MATLAB functions for creating k-nearest neighbor (knn) graphs.
Many machine learning and data mining algorithms use k-nearest neighbor graphs. While MATLAB provides graph/digraph objects, it does not provide any high-level functions to create k-nearest neighbor graphs. The functions in this repo provide constructors for various k-nearest-neighbor-type graphs, which are returned as native MATLAB graph objects.
Available graph types:
- k-nearest neighbor (
knngraph
) - mutual k-nearest neighbor (
mutualknngraph
)
The most expensive part of knn graph creation is the knn search. In a lot of cases, MATLAB's knnsearch function performs an exhaustive search, which has a complexity of O(n^2) and is very time-consuming for large data.
The functions in this repo provide the option of using pynndescent, an approximate knn search, to speed things up. pynndescent
is used through MATLAB's Python language interface. There is now a MATLAB implementation of NN-descent, but there was a memory leak when I last tried to use it.
Install with mpm:
mpm install knn-graphs
- Download the latest release
- Add the code to your MATLAB path
- Download the latest release from the file exchange
- Add the code to your MATLAB path
- Statistics and Machine Learning toolbox
If you want to perform a fast approximate knn search, you will need pynndescent installed.
Refer to Mathworks' documentation on setting up the Python language interface.
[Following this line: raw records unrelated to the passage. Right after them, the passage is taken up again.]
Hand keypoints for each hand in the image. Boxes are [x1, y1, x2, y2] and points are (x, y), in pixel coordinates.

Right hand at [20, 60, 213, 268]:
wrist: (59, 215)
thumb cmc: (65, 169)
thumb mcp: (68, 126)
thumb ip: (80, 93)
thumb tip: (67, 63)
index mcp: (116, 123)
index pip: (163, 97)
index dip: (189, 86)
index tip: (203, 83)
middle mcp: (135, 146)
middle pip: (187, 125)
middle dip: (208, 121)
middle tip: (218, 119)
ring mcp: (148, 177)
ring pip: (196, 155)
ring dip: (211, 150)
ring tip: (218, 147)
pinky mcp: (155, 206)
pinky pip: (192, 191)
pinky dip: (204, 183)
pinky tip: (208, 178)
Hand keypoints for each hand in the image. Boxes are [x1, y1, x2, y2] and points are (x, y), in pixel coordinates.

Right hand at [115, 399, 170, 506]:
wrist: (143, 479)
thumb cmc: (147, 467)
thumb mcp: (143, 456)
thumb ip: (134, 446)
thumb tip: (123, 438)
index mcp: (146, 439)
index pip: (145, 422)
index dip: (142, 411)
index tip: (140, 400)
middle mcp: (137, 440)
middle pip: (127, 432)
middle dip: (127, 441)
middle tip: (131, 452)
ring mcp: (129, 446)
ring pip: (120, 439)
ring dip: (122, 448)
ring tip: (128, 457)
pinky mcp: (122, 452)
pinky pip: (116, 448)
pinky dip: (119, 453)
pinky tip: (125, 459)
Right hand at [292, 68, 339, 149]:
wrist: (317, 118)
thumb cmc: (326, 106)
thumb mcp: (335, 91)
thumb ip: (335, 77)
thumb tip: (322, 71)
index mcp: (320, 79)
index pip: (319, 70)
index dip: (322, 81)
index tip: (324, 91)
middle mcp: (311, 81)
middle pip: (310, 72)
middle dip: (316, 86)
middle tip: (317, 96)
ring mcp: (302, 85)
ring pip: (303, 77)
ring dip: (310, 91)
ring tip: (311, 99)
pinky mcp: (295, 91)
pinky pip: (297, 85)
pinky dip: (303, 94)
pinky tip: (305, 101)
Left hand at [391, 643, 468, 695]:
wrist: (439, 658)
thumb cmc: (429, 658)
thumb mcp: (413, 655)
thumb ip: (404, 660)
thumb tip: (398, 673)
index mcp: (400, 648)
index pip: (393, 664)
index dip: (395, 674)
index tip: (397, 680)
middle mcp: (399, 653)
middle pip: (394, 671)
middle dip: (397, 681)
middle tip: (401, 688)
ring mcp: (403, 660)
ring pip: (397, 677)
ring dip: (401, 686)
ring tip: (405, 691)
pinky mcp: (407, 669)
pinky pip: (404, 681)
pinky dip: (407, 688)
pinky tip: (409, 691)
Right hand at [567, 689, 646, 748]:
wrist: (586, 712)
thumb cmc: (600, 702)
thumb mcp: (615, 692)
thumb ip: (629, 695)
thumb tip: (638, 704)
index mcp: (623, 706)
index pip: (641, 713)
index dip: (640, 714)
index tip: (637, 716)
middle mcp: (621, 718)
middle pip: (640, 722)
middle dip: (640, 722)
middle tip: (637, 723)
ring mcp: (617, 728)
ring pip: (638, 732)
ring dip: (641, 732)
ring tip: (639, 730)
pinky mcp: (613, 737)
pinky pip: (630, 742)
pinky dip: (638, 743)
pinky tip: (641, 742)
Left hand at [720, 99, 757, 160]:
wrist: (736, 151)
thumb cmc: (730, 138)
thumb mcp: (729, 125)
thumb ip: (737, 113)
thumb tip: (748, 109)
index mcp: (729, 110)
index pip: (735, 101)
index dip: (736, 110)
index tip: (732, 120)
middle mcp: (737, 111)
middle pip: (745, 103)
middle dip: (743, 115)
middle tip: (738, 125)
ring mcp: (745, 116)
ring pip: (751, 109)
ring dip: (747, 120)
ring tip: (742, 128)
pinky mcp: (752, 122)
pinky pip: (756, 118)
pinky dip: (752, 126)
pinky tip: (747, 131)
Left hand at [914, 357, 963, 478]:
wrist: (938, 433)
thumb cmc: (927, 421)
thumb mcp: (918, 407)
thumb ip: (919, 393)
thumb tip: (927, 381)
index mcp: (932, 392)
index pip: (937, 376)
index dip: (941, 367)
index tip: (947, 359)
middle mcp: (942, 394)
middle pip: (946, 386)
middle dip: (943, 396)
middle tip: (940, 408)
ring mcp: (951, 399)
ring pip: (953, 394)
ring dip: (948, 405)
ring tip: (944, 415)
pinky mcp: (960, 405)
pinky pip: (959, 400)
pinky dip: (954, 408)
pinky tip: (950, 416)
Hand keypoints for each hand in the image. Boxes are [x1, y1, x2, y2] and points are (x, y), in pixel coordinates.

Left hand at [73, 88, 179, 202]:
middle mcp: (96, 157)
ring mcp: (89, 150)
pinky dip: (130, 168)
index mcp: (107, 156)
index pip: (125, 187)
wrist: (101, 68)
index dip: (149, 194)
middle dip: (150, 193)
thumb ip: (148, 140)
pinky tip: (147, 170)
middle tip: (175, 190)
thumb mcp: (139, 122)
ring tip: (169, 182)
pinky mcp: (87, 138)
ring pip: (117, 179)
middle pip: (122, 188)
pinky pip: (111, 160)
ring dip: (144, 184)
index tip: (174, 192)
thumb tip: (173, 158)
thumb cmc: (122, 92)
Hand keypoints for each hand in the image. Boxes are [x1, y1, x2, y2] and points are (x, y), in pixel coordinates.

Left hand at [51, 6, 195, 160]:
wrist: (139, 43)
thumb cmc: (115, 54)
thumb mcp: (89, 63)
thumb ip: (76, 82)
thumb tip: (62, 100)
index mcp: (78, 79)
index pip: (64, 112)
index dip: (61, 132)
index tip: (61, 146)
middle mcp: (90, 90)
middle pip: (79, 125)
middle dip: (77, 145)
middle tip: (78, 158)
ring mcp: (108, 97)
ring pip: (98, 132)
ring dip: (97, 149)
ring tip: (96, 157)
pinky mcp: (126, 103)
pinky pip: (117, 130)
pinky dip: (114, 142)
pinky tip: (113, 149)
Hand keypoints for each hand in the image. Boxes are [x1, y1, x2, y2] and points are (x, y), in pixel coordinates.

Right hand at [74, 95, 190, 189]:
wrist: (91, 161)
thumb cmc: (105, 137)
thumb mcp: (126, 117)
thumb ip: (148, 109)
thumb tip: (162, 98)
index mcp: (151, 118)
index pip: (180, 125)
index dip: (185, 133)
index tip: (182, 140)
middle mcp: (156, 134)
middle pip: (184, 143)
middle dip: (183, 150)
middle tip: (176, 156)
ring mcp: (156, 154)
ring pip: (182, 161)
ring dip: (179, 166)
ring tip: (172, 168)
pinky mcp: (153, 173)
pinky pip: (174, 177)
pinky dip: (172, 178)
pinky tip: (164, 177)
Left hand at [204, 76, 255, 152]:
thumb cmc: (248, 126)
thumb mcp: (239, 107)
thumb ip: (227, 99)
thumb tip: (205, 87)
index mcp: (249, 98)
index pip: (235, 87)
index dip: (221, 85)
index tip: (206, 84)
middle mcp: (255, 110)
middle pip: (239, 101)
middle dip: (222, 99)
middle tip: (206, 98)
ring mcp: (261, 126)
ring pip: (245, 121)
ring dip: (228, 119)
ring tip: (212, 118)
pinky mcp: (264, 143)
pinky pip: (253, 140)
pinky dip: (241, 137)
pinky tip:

You will need to use a Python version that your version of MATLAB supports. I recommend using Anaconda on Linux; it can be used on Windows as well, but, in my experience, it is not trivial to get MATLAB to recognize your Anaconda environment on Windows.
Creating a 10-nearest neighbor graph on random data:
X = rand(50e3, 20);
G = knngraph(X, 10);
Creating a mutual 5-nearest neighbor graph on random data:
X = rand(50e3, 20);
G = mutualknngraph(X, 5);
Precomputing the knn search for 10 neighbors:
X = rand(50e3, 20);
% by default, knn index creation includes self-edges, so use k+1
neighbors = knnindex(X, 11);
% create 10-nearest neighbor graph
G10 = knngraph(neighbors, 10);
% create 4-nearest neighbor graph without recomputing the knn search
G4 = knngraph(neighbors, 4);
Since computing the knn index is the most expensive operation, precomputing it can save time if you need to build multiple graphs.
For more detailed documentation and usage, see each function's help text.
Feel free to submit pull requests! More types of nearest-neighbor graphs, bug fixes, optimizations, etc. are all appreciated.